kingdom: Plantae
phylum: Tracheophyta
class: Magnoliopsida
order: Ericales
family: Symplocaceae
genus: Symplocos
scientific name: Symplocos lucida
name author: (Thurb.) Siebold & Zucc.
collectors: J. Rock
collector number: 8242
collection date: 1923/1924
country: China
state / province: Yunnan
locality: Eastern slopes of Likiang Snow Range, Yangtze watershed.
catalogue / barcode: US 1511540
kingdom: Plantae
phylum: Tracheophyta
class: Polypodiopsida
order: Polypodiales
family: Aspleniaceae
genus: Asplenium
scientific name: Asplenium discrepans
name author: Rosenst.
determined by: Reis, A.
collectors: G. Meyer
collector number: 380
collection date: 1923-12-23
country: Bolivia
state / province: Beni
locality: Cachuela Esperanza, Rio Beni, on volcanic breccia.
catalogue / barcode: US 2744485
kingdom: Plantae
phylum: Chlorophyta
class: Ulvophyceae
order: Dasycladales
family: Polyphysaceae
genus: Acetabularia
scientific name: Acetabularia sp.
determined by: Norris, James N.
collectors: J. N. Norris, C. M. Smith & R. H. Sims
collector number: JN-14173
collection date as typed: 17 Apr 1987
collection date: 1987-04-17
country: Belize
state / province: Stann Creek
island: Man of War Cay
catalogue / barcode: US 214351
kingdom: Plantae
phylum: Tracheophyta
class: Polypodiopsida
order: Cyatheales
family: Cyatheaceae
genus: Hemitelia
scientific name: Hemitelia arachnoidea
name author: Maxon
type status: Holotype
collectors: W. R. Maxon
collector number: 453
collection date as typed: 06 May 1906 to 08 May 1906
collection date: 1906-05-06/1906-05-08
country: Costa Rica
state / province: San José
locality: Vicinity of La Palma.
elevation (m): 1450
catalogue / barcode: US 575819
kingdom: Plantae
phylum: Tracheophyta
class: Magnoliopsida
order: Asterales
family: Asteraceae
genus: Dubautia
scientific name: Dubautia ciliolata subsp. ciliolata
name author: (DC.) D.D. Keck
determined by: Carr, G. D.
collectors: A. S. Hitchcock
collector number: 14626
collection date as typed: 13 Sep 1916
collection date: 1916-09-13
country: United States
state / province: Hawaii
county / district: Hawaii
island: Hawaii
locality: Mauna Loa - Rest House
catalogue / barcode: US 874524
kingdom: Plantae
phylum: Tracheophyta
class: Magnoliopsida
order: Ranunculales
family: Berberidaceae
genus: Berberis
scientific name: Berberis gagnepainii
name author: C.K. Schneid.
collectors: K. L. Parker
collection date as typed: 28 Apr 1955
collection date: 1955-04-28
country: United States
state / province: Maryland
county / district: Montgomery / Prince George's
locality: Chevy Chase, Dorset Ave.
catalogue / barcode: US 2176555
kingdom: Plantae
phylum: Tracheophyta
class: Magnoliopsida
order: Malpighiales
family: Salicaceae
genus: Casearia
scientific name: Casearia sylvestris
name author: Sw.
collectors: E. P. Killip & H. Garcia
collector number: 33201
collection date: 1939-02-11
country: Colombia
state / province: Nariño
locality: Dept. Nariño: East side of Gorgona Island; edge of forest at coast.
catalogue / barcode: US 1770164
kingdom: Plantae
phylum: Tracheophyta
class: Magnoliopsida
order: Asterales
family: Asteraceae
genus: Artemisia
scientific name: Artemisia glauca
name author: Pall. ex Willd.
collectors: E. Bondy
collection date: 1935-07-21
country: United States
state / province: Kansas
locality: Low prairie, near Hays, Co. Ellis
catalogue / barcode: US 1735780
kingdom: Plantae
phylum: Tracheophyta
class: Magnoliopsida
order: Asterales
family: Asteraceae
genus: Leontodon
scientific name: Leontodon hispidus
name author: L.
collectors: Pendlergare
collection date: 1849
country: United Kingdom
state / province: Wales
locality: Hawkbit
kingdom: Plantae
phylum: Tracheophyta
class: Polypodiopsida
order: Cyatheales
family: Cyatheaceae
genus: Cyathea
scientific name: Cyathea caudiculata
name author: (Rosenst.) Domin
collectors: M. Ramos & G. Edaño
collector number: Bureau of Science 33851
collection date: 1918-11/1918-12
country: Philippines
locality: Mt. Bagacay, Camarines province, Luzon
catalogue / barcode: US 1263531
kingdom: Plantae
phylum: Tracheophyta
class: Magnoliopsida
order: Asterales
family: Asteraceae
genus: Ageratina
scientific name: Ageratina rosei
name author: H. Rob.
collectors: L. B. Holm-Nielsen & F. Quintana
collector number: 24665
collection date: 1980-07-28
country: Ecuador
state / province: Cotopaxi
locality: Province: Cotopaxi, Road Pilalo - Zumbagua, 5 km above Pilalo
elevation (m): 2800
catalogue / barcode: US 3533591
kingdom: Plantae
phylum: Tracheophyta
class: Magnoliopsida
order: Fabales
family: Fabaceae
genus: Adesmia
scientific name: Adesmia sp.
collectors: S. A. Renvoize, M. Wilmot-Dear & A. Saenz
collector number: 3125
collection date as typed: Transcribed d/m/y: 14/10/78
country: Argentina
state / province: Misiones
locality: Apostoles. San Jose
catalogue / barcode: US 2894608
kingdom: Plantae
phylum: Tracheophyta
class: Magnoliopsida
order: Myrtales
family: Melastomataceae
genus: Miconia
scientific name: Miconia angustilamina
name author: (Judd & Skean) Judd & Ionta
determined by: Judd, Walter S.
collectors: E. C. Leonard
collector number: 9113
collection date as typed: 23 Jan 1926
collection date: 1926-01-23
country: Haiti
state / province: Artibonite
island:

Task details → Rename "country" to "nation" in the data from the line with "order: Fabales" through the end, and write those lines out again with nothing else changed.

Answer below →
order: Fabales
family: Fabaceae
genus: Adesmia
scientific name: Adesmia sp.
collectors: S. A. Renvoize, M. Wilmot-Dear & A. Saenz
collector number: 3125
collection date as typed: Transcribed d/m/y: 14/10/78
nation: Argentina
state / province: Misiones
locality: Apostoles. San Jose
catalogue / barcode: US 2894608
kingdom: Plantae
phylum: Tracheophyta
class: Magnoliopsida
order: Myrtales
family: Melastomataceae
genus: Miconia
scientific name: Miconia angustilamina
name author: (Judd & Skean) Judd & Ionta
determined by: Judd, Walter S.
collectors: E. C. Leonard
collector number: 9113
collection date as typed: 23 Jan 1926
collection date: 1926-01-23
nation: Haiti
state / province: Artibonite
island:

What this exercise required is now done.